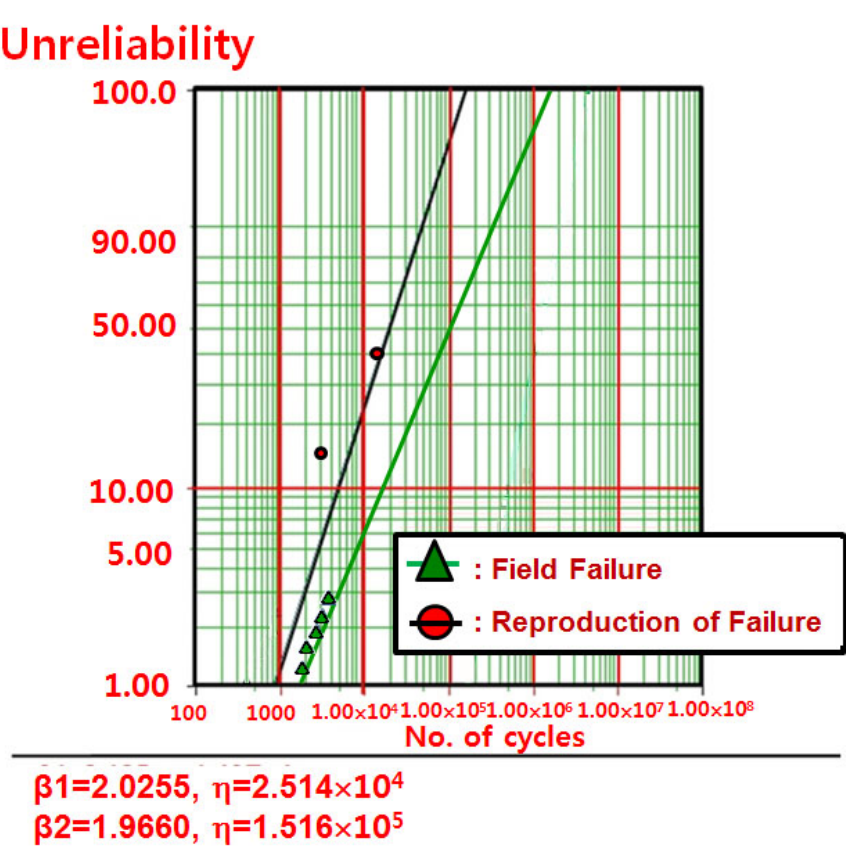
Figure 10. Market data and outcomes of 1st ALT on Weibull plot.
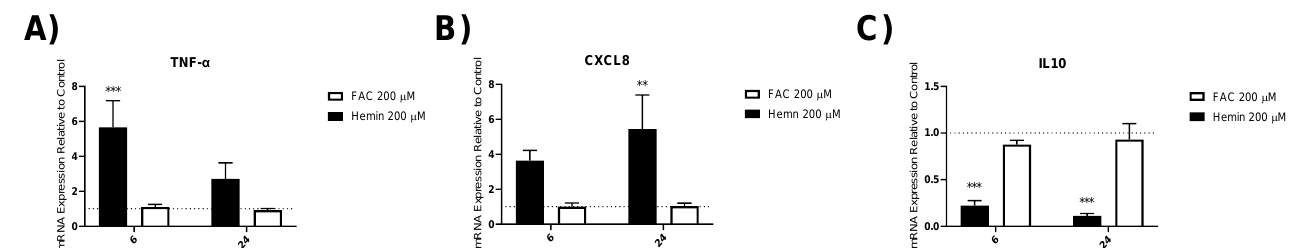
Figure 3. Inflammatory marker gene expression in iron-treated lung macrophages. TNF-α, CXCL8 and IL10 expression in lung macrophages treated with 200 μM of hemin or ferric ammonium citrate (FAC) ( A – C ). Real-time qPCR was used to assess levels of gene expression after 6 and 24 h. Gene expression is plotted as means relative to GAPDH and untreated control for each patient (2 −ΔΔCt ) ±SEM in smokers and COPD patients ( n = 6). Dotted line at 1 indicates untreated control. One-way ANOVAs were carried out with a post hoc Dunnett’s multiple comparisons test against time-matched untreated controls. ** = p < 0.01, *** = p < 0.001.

□ □ □

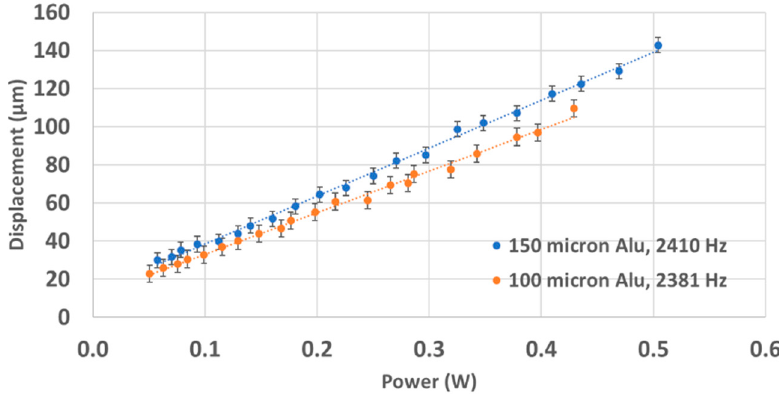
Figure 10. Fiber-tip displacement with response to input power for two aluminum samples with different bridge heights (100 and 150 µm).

□ □ □

Within the entries above, give again exactly the lines starting at the one that contains "Figure 10. Market" and ending at the one that contains "Figure 3. Inflammatory", leaving out the pictures.

# Task answer
Figure 10. Market data and outcomes of 1st ALT on Weibull plot.
Figure 3. Inflammatory marker gene expression in iron-treated lung macrophages. TNF-α, CXCL8 and IL10 expression in lung macrophages treated with 200 μM of hemin or ferric ammonium citrate (FAC) ( A – C ). Real-time qPCR was used to assess levels of gene expression after 6 and 24 h. Gene expression is plotted as means relative to GAPDH and untreated control for each patient (2 −ΔΔCt ) ±SEM in smokers and COPD patients ( n = 6). Dotted line at 1 indicates untreated control. One-way ANOVAs were carried out with a post hoc Dunnett’s multiple comparisons test against time-matched untreated controls. ** = p < 0.01, *** = p < 0.001.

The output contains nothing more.